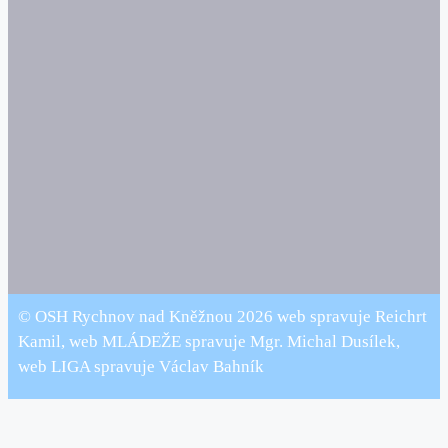
© OSH Rychnov nad Kněžnou 2026 web spravuje Reichrt
Kamil, web MLÁDEŽE spravuje Mgr. Michal Dusílek,
web LIGA spravuje Václav Bahník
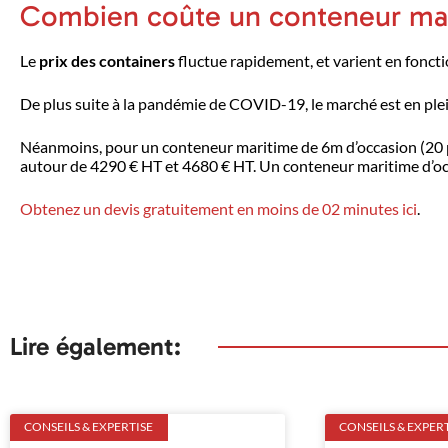
Combien coûte un conteneur mar
Le
prix des containers
fluctue rapidement, et varient en fonctio
De plus suite à la pandémie de COVID-19, le marché est en plei
Néanmoins, pour un conteneur maritime de 6m d’occasion (20 pi
autour de 4290 € HT et 4680 € HT. Un conteneur maritime d’occ
Obtenez un devis gratuitement en moins de 02 minutes ici
.
Lire également:
CONSEILS & EXPERTISE
CONSEILS & EXPER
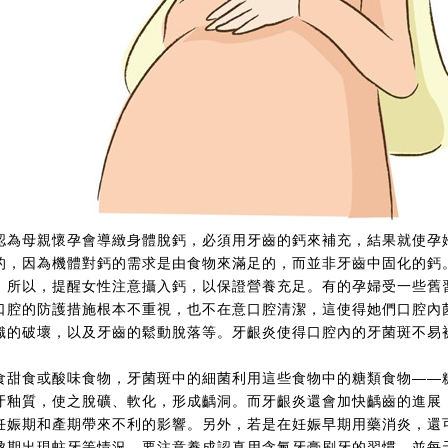
認為母親懷孕會導緻身體脫鈣，必須用牙齒的鈣來補充，結果就使孕
的，因為機體對鈣的需求是由食物來滿足的，而並非牙齒中固化的鈣
。所以，提醒女性注意攝入鈣，以保證營養充足。有的孕婦受一些舊
口腔的防護措施根本不重視，也不在意口腔清潔，這使得她們口腔內
織的破壞，以及牙齒的鬆動脫落等。牙齦炎使得口腔內的牙菌斑不易
食甜食或酸味食物，牙菌斑中的細菌利用這些食物中的糖類食物——
牙釉質，使之脫礦、軟化，形成齲洞。而牙齦炎還會加快齲齒的進展
妊娠期和產期帶來不利的影響。另外，若是在妊娠早期用藥消炎，還
孕期出現蛀牙等情況，要注意養成認真用含氟牙膏刷牙的習慣，並每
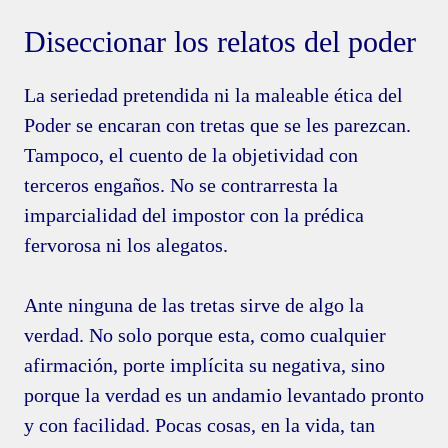
Diseccionar los relatos del poder
La seriedad pretendida ni la maleable ética del
Poder se encaran con tretas que se les parezcan.
Tampoco, el cuento de la objetividad con
terceros engaños. No se contrarresta la
imparcialidad del impostor con la prédica
fervorosa ni los alegatos.
Ante ninguna de las tretas sirve de algo la
verdad. No solo porque esta, como cualquier
afirmación, porte implícita su negativa, sino
porque la verdad es un andamio levantado pronto
y con facilidad. Pocas cosas, en la vida, tan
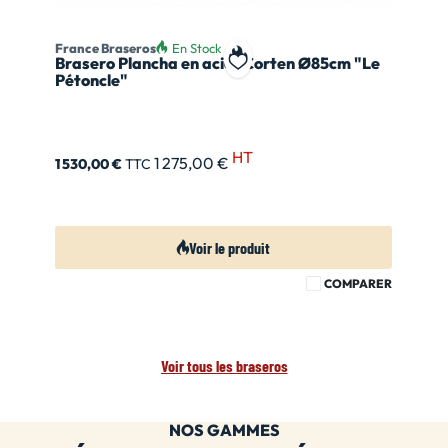
France Braseros
En Stock
Brasero Plancha en acier Corten Ø85cm "Le
Ajouter à ma liste de souhait
Pétoncle"
HT
1 275,00 €
1 530,00 €
TTC
Voir le produit
COMPARER
Voir tous les braseros
NOS GAMMES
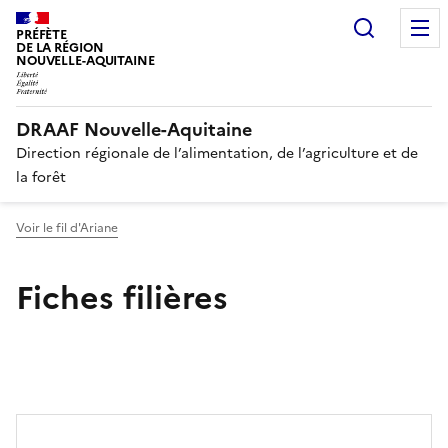
Recherc
PRÉFÈTE
DE LA RÉGION
NOUVELLE-AQUITAINE
DRAAF Nouvelle-Aquitaine
Direction régionale de l’alimentation, de l’agriculture et de
la forêt
Voir le fil d'Ariane
Fiches filières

**TASK TO CARRY OUT**
If a line of the listing above holds the string "conteneur", copy it.

**EXPECTED ANSWER**
Combien coûte un conteneur mar
Néanmoins, pour un conteneur maritime de 6m d’occasion (20 pi
autour de 4290 € HT et 4680 € HT. Un conteneur maritime d’occ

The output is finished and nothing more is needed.